(Minified JSON responses)
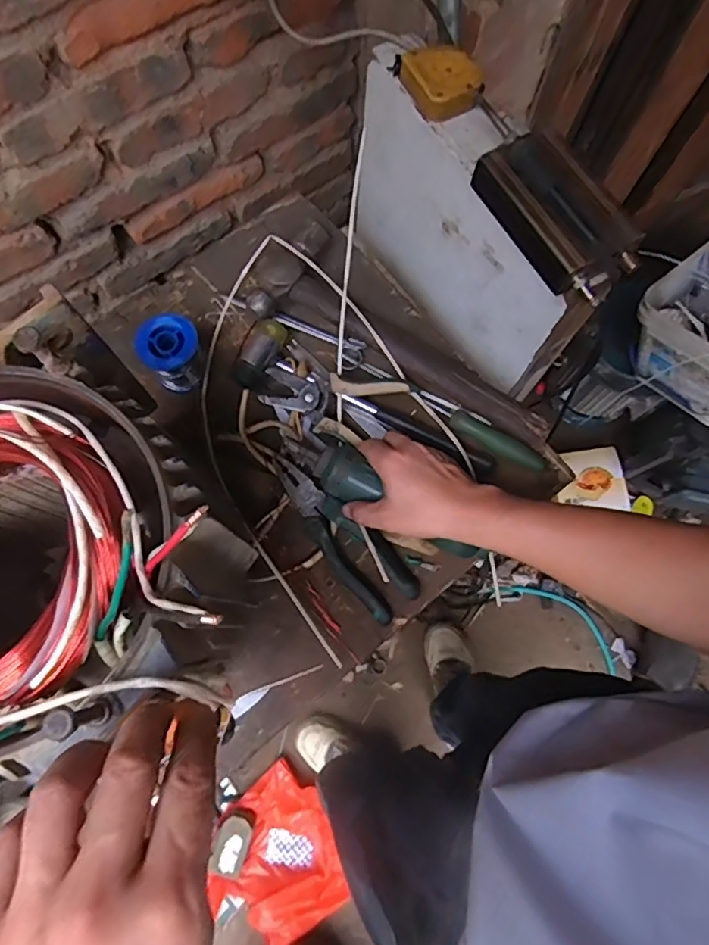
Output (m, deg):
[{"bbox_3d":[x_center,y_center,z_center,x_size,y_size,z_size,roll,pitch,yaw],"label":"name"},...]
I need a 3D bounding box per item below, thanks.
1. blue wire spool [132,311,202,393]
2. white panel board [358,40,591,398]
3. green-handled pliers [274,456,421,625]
[{"bbox_3d":[-0.195,-0.129,0.610,0.060,0.062,0.061,0,75,0],"label":"blue wire spool"},{"bbox_3d":[0.123,-0.274,0.683,0.072,0.255,0.360,-35,78,-9],"label":"white panel board"},{"bbox_3d":[-0.014,0.060,0.567,0.058,0.033,0.187,-41,79,-10],"label":"green-handled pliers"}]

What is expected> Could you write the entries out again exactly, without their pictures?

Result>
Output (m, deg):
[{"bbox_3d":[x_center,y_center,z_center,x_size,y_size,z_size,roll,pitch,yaw],"label":"name"},...]
I need a 3D bounding box per item below, thanks.
1. blue wire spool [132,311,202,393]
2. white panel board [358,40,591,398]
3. green-handled pliers [274,456,421,625]
[{"bbox_3d":[-0.195,-0.129,0.610,0.060,0.062,0.061,0,75,0],"label":"blue wire spool"},{"bbox_3d":[0.123,-0.274,0.683,0.072,0.255,0.360,-35,78,-9],"label":"white panel board"},{"bbox_3d":[-0.014,0.060,0.567,0.058,0.033,0.187,-41,79,-10],"label":"green-handled pliers"}]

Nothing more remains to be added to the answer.